Positional Fragility in LLMs: How Offset Effects Reshape Our Understanding of Memorization Risks
Yixuan Xu, Antoni-Joan Solergibert i Llaquet, Antoine Bosselut, Imanol Schlag
TL;DR
The work reveals a pronounced positional bias in LLM memorization: verbatim recall is strongest for prefixes at the start of the context window and rapidly declines as the prefix is offset deeper in the window. By performing controlled pretraining on Gutenberg and web data across 1B, 3B, and 8B models, the authors demonstrate a robust offset effect, link memorization breakdown to text degeneration, and propose mitigation by shifting sensitive content deeper into the context window (as in Swapped Gutenberg). They further show that smaller batch sizes and targeted pretraining strategies like Goldfish Loss can suppress memorization while preserving or improving downstream performance.

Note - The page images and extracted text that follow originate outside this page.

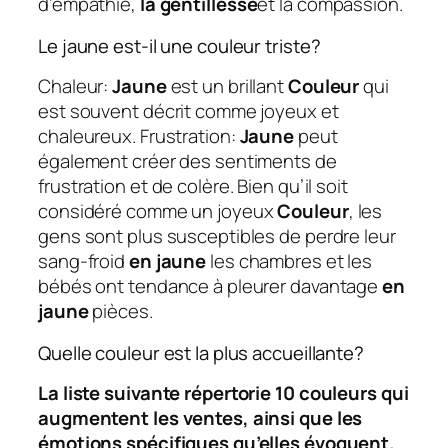
d’empathie,
la gentillesse
et la compassion.
Le jaune est-il une couleur triste?
Chaleur:
Jaune
est un brillant
Couleur
qui
est souvent décrit comme joyeux et
chaleureux. Frustration:
Jaune
peut
également créer des sentiments de
frustration et de colère. Bien qu’il soit
considéré comme un joyeux
Couleur
, les
gens sont plus susceptibles de perdre leur
sang-froid
en jaune
les chambres et les
bébés ont tendance à pleurer davantage
en
jaune
pièces.
Quelle couleur est la plus accueillante?
La liste suivante répertorie 10 couleurs qui
augmentent les ventes, ainsi que les
émotions spécifiques qu’elles évoquent.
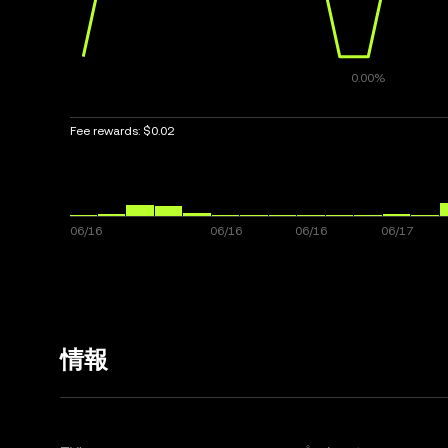
Fee rewards:
$0.02
情報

These findings establish offset as a critical, previously underexplored axis for memorization risk assessment and mitigation with practical implications for safer, more compliant LLM deployment.
Abstract
Large language models are known to memorize parts of their training data, posing risk of copyright violations. To systematically examine this risk, we pretrain language models (1B/3B/8B) from scratch on 83B tokens, mixing web-scale data with public domain books used to simulate copyrighted content at controlled frequencies at lengths at least ten times longer than prior work. We thereby identified the offset effect, a phenomenon characterized by two key findings: (1) verbatim memorization is most strongly triggered by short prefixes drawn from the beginning of the context window, with memorization decreasing counterintuitively as prefix length increases; and (2) a sharp decline in verbatim recall when prefix begins offset from the initial tokens of the context window. We attribute this to positional fragility: models rely disproportionately on the earliest tokens in their context window as retrieval anchors, making them sensitive to even slight shifts. We further observe that when the model fails to retrieve memorized content, it often produces degenerated text. Leveraging these findings, we show that shifting sensitive data deeper into the context window suppresses both extractable memorization and degeneration. Our results suggest that positional offset is a critical and previously overlooked axis for evaluating memorization risks, since prior work implicitly assumed uniformity by probing only from the beginning of training sequences.